How To Have An Eco-Friendly Easter
Forgo picking up bags of green cellophane grass and cartons full of plastic eggs, this Easter head down a more Earth-friendly rabbit hole. Choose to stuff baskets with gently-used kid gear, interactive art projects, reusable goods and other fun ways to celebrate. Not only does this approach prove better for the planet, but it will make you feel more sane in the end. After all, who says we have to stock up on breakable, throw-away toys and doodads that will just end up in the landfill after the chocolate bunnies have been eaten and little ones' have forgotten about the holiday in lieu of the impending summer. To get you on the path to hosting a sustainable fete, here are a handful of ideas.

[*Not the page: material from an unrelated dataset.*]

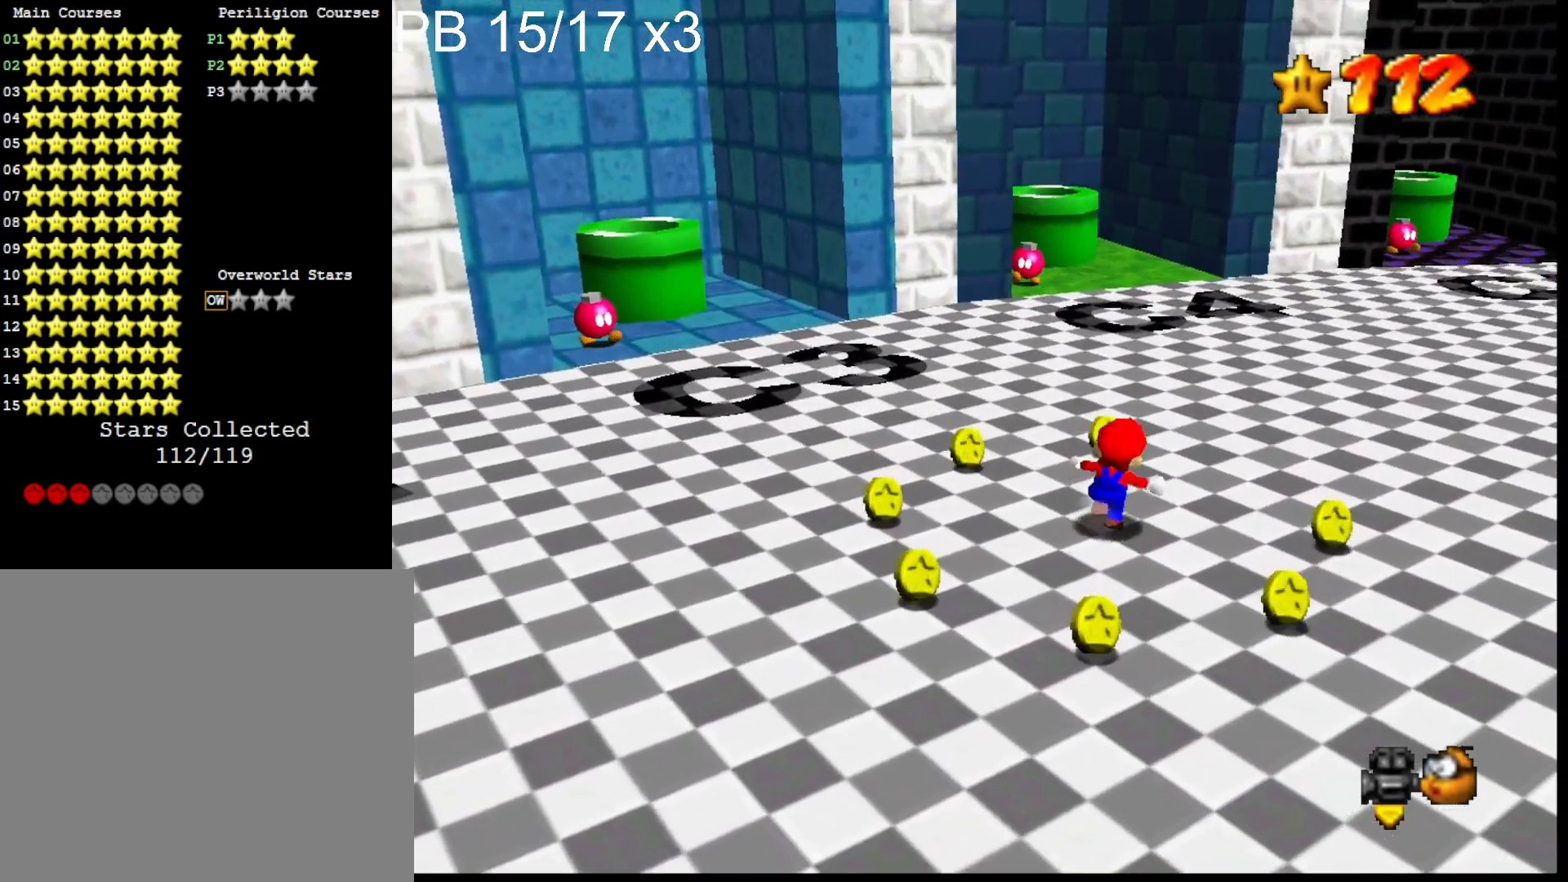
{"buttons": ["R1"], "left_stick": "up-right", "right_stick": "center", "events": [[267, "L2", "down"], [300, "CROSS", "down"], [467, "CROSS", "up"], [467, "L2", "up"], [500, "R1", "down"]]}
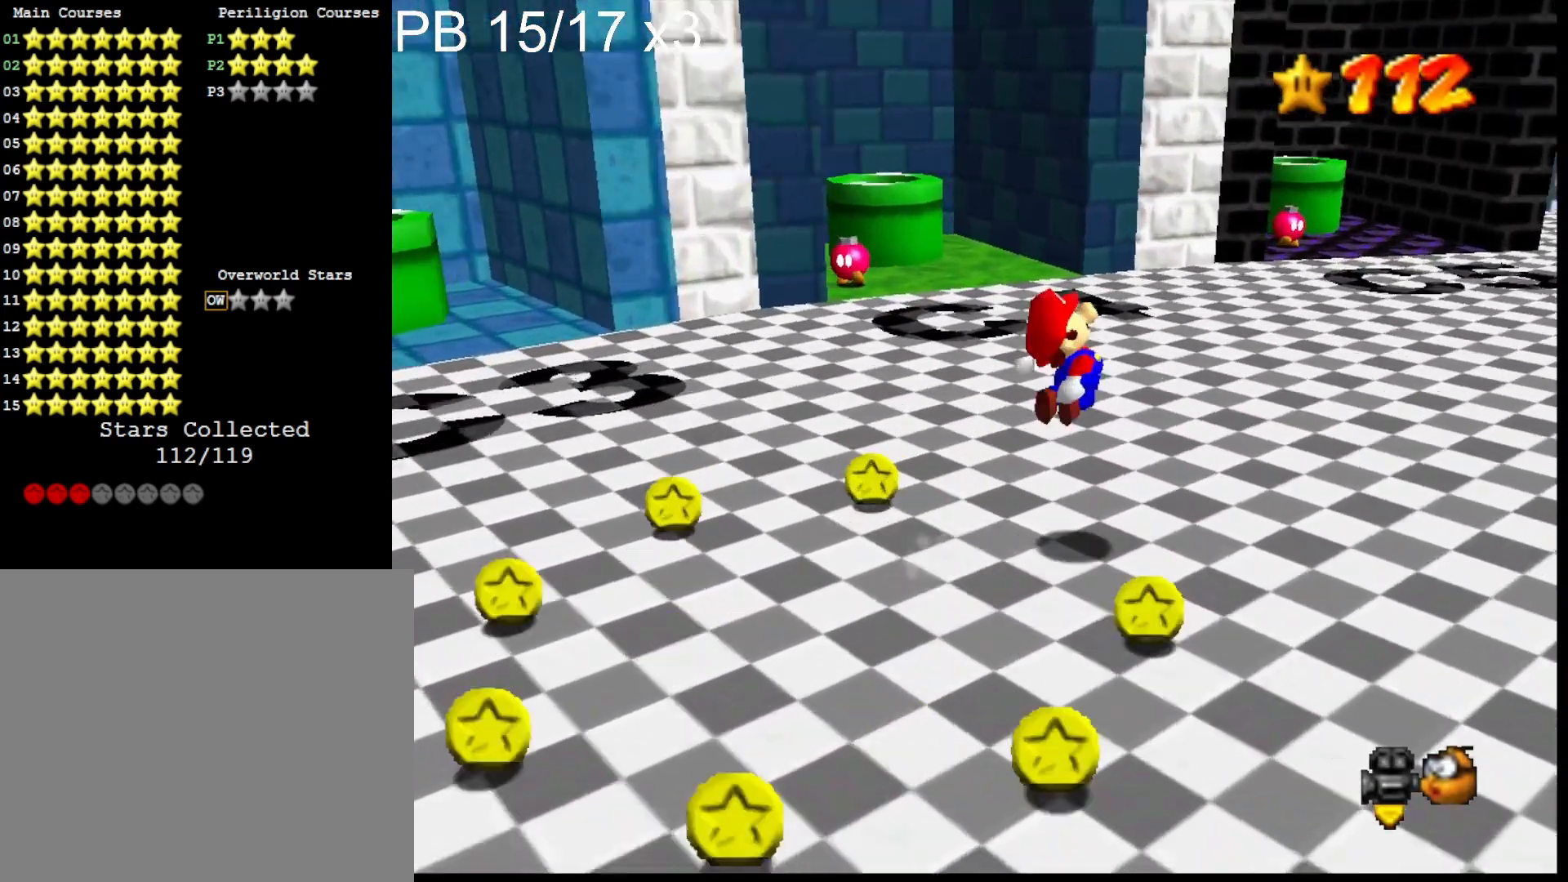
{"buttons": [], "left_stick": "up", "right_stick": "center", "events": [[67, "R1", "up"], [100, "R1", "down"], [233, "left_stick", "up"], [267, "R1", "up"]]}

Shop For Reusable and Useful Goodies
Let's start with that famous Easter basket. No where does it say children need a new one each year. Buy a new or second hand one you really love, and fill it again and again each year. For example, how about a LEGO head container that can work as a basket and as a useful storage device. Or a festive dump truck perfect for holding an array of treats. We bought some fuzzy bunny baskets at Target on sale one year and have kept those going for about three Easters so far.
Other ways to give kids a festive gift that keeps on giving is to seek out high-quality goods to be appreciated day after day. If your little one is a baby, consider the Teething Egg, a USA-made product that's not only useful for tiny teethers, but fits the Easter theme. Or, cute bunny or chick bibs, an outfit or blanket. An older child may treasure a nice stuffed bunny, Easter-themed LEGOS, bunny ears and tails for year-round pretend play, a springtime movie and other things they will actually want to play with that can last for more than a day.
What To Fill Eggs With
It's so easy to reuse those ubiquitous plastic snap eggs so there's no reason to buy new ones each year. But once you have the eggs what should you fill them with? Breakable junk toys are out, and sure candy is always fun, but not everyone wants so much sugar. Instead, how about diving into that giant LEGO collection you have stashed away or buy a bag of used ones and fill each egg with those blocks. You can also find good used kid gear to stuff the egg with, such as small animals, mini cars or trains, costume jewelry from your own collection, and more. Personally we like to stuff some with candy and some with tiny treasures. And, if you don't want plastic eggs in your life at all, consider making alternate holders like a cute one out of a cardboard tube and paper, another out of origami and even reusable paper mache eggs.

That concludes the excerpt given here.